*Instructions for the task:* Retype all of the listing exactly, passing over any picture you find.

====================

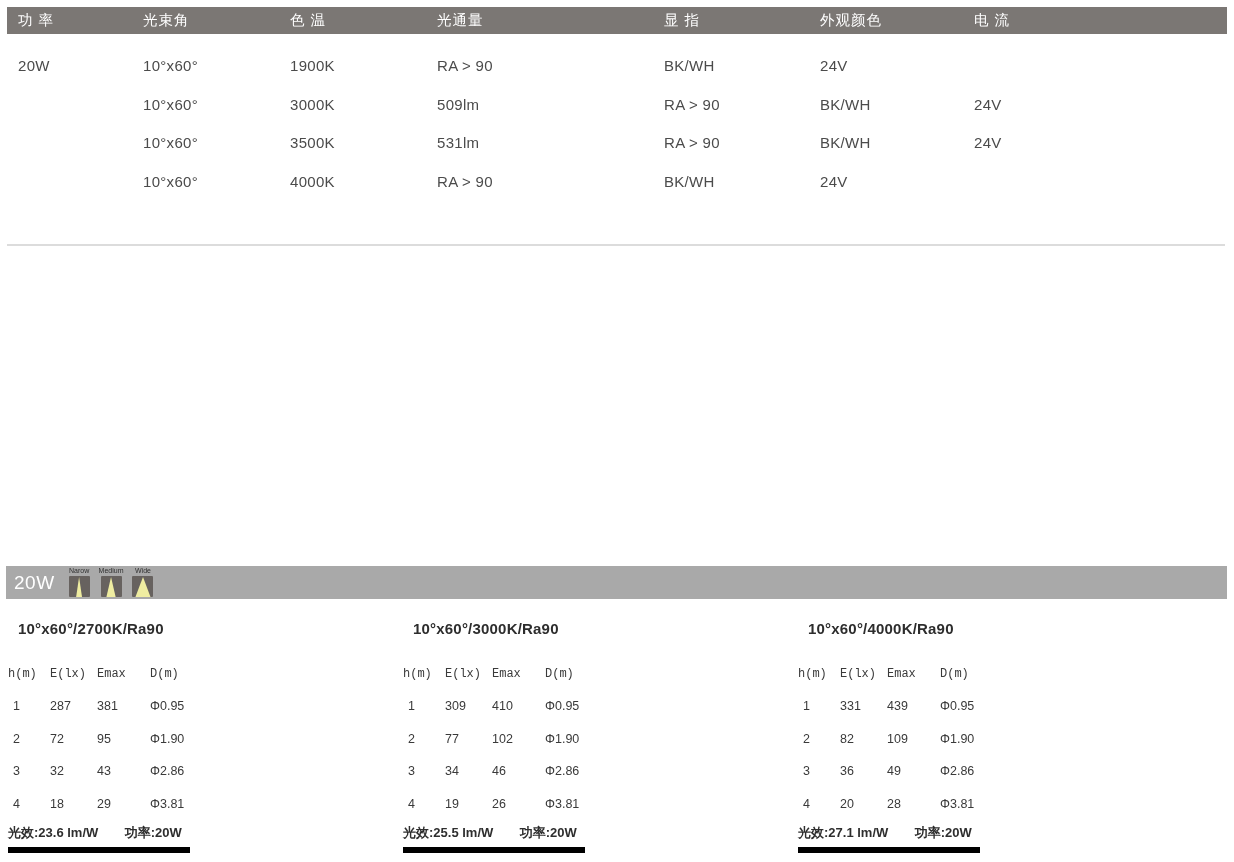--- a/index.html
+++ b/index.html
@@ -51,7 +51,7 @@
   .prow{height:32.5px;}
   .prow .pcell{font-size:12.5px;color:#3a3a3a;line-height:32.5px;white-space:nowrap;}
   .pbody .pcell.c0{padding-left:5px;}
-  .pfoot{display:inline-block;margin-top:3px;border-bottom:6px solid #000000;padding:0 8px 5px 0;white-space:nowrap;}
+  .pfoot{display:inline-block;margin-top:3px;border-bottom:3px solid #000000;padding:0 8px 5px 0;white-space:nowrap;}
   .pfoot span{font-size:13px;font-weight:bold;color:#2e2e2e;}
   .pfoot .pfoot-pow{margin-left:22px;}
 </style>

====================

*Reply:*
--- a/index.html
+++ b/index.html
@@ -51,7 +51,7 @@
   .prow{height:32.5px;}
   .prow .pcell{font-size:12.5px;color:#3a3a3a;line-height:32.5px;white-space:nowrap;}
   .pbody .pcell.c0{padding-left:5px;}
-  .pfoot{display:inline-block;margin-top:3px;border-bottom:6px solid #000000;padding:0 8px 5px 0;white-space:nowrap;}
+  .pfoot{display:inline-block;margin-top:3px;border-bottom:3px solid #000000;padding:0 8px 5px 0;white-space:nowrap;}
   .pfoot span{font-size:13px;font-weight:bold;color:#2e2e2e;}
   .pfoot .pfoot-pow{margin-left:22px;}
 </style>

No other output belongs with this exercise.